Joint position lists:
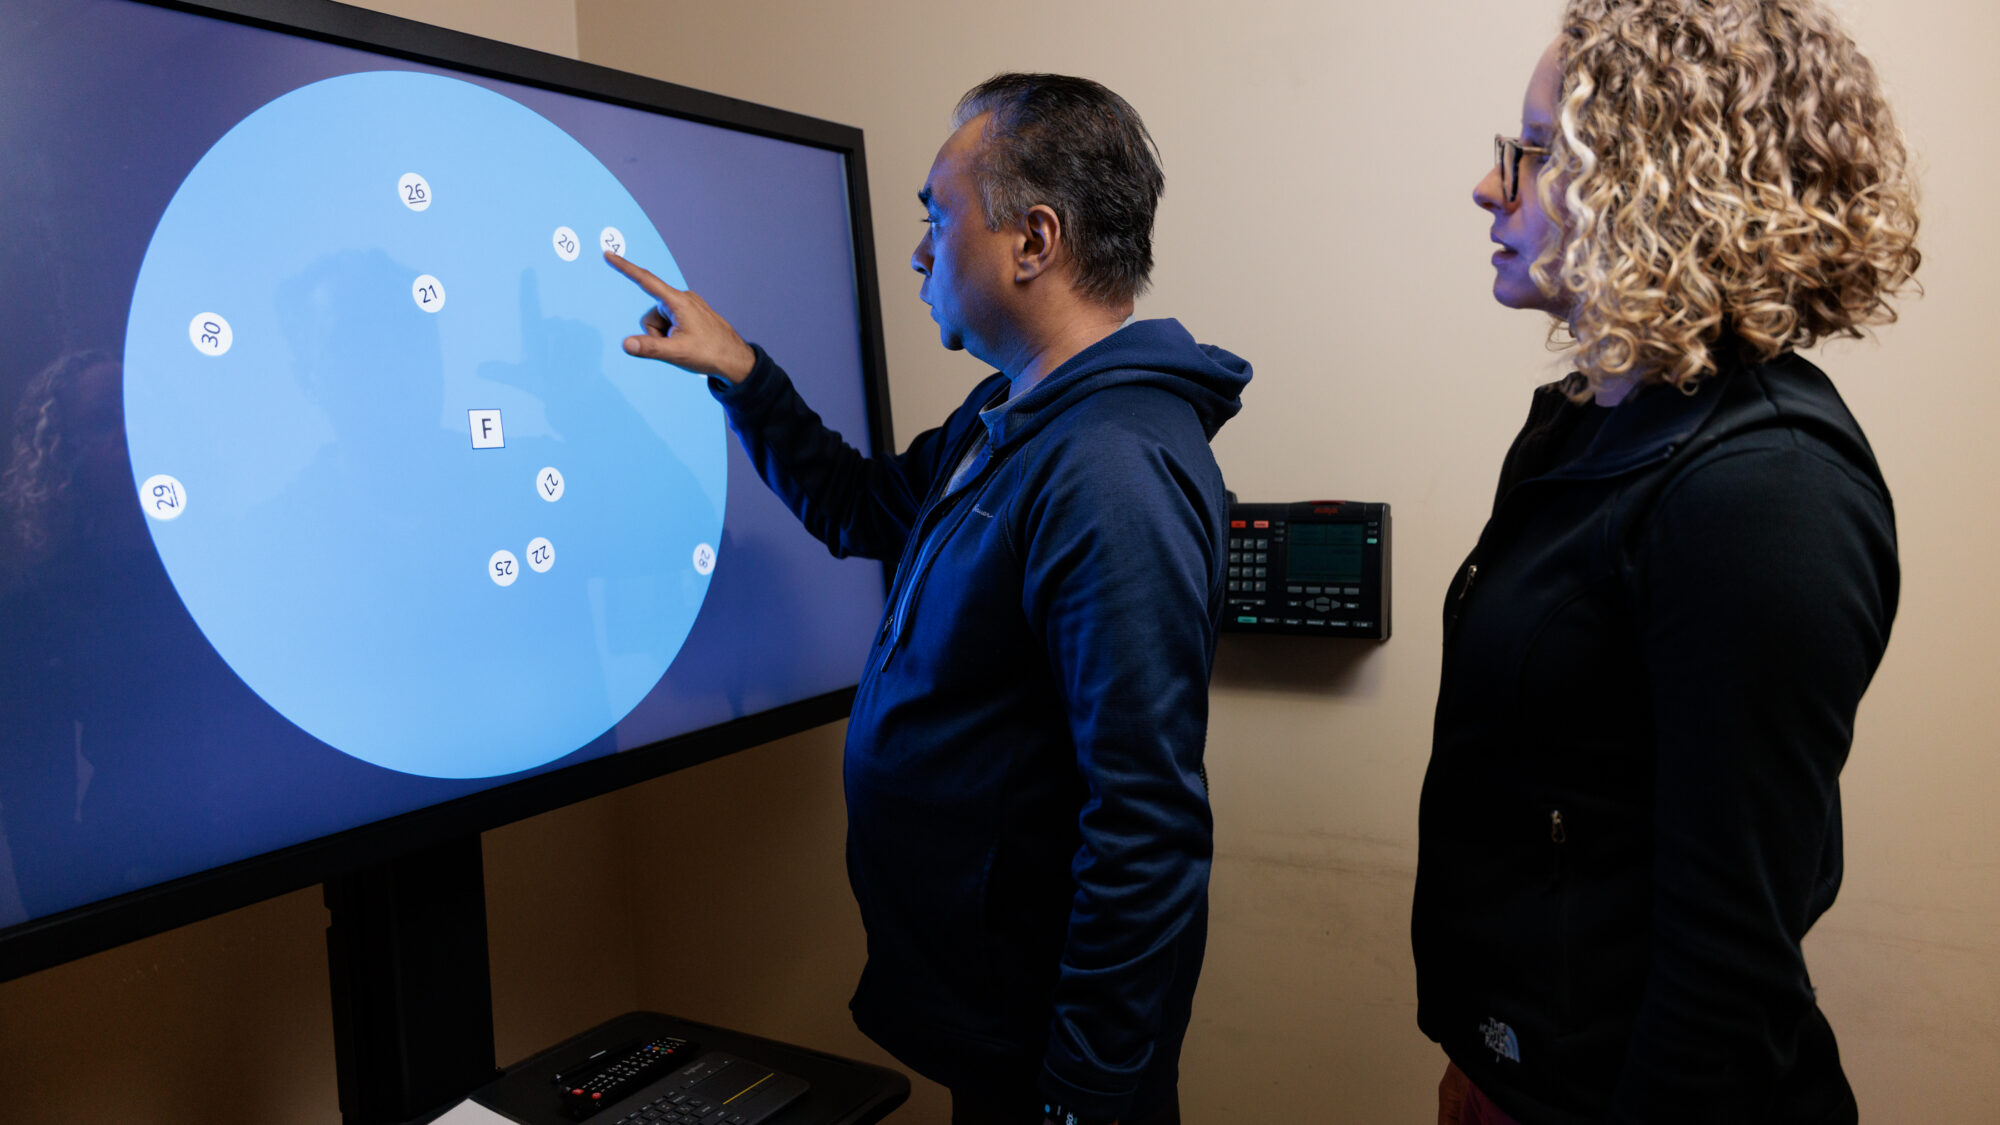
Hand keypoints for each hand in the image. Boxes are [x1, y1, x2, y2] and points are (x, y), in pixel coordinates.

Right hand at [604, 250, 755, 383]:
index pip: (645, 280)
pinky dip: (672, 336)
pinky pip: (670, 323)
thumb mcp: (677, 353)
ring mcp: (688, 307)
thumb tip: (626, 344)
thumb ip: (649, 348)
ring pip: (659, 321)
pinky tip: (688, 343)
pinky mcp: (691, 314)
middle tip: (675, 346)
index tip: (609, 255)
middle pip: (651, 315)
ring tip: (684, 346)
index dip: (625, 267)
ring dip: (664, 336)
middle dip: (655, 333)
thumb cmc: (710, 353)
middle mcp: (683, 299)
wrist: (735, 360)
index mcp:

What the task requires: Every line from the one containing "pinky pip: (670, 323)" through the last line of the entries must be written out verbatim, and no other line.

Task answer:
pinky pip: (670, 323)
thumb mcp: (677, 353)
ring mcp: (688, 307)
thumb tip: (626, 344)
thumb ip: (649, 348)
ring pip: (659, 321)
pinky tip: (688, 343)
pinky mcp: (691, 314)
middle tip: (675, 346)
index tip: (609, 255)
middle pip: (651, 315)
ring tip: (684, 346)
index dip: (625, 267)
ring dip: (664, 336)
middle dip: (655, 333)
thumb cmc: (710, 353)
middle mcp: (683, 299)
wrist: (735, 360)
index mcp:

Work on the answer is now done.